A 16-Year-Old Bug Lets One Cloud Tenant Escape Onto the Host
A use-after-free bug in Linux’s KVM hypervisor, disclosed July 6 and dubbed Januscape (CVE-2026-53359), lets code inside a guest virtual machine corrupt the host kernel running it. The public proof-of-concept crashes the host — which by itself takes down every other tenant VM on that physical machine — and researcher Hyunwoo Kim says a separate, unreleased exploit turns the same bug into full code execution on the host. It lives in shadow-MMU code shared by both Intel and AMD, and went unnoticed for roughly sixteen years.
The attack needs root inside the VM, ordinary on a rented cloud instance, plus nested virtualization. It breaks the assumption confidential computing rests on: that a hardware and hypervisor line will keep one tenant’s computation sealed off from the next.
The Machine That Breaks Today’s Encryption Just Got Measurably Closer
The post-quantum debate turns on one question — when does a quantum computer get good enough to break RSA — and this month it got a concrete data point. Researchers at the University of Sydney and IBM, publishing in Nature Communications, pinned down a dominant error source on today’s machines: the mid-circuit measurements that error correction relies on force the rest of the processor to idle, and that idle time leaks noise. Redesigning the correction circuitry to cut the idling lifted logical-qubit survival from below 90% to over 96% per cycle, on a 156-qubit IBM Heron chip.
That’s not a cryptographically relevant machine, and the authors don’t claim one. But error correction is the gate between the noisy processors we have and the fault-tolerant ones Shor’s algorithm needs, and this is a step in that direction. The timeline for reading today’s harvested traffic is set in labs like this, and it keeps shortening.

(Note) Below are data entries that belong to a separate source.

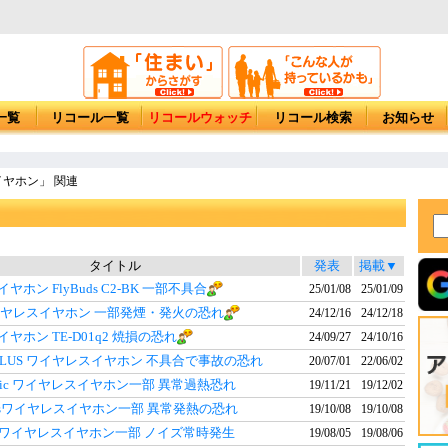
一覧
リコール一覧
リコールウォッチ
リコール検索
お知らせ
ヤホン」 関連
タイトル
発表
掲載▼
ホン FlyBuds C2-BK 一部不具合
25/01/08
25/01/09
ワイヤレスイヤホン 一部発煙・発火の恐れ
24/12/16
24/12/18
ヤホン TE-D01q2 焼損の恐れ
24/09/27
24/10/16
S8 PLUS ワイヤレスイヤホン 不具合で事故の恐れ
20/07/01
22/06/02
ynamic ワイヤレスイヤホン一部 異常過熱恐れ
19/11/21
19/12/02
Plugsワイヤレスイヤホン一部 異常発熱の恐れ
19/10/08
19/10/08
完全ワイヤレスイヤホン一部 ノイズ常時発生
19/08/05
19/08/06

Connecticut Just Made Your Brain Data Sensitive by Law
On July 1, Connecticut’s expanded Data Privacy Act took effect, and its most striking addition is neural data — information measured from a person’s nervous system, which it now classifies as sensitive, alongside biometric and genetic data. Any company processing brainwave data from a Connecticut resident, however few users it has, needs explicit opt-in consent, and separate consent before selling it.
Consumer neurotechnology — EEG headbands, focus-tracking wearables — moved from novelty to regulated category faster than most expected. The law doesn’t specify how brain data must be secured. Rather, it fixes the consumer’s consent and rights and leaves the how to whoever holds the data.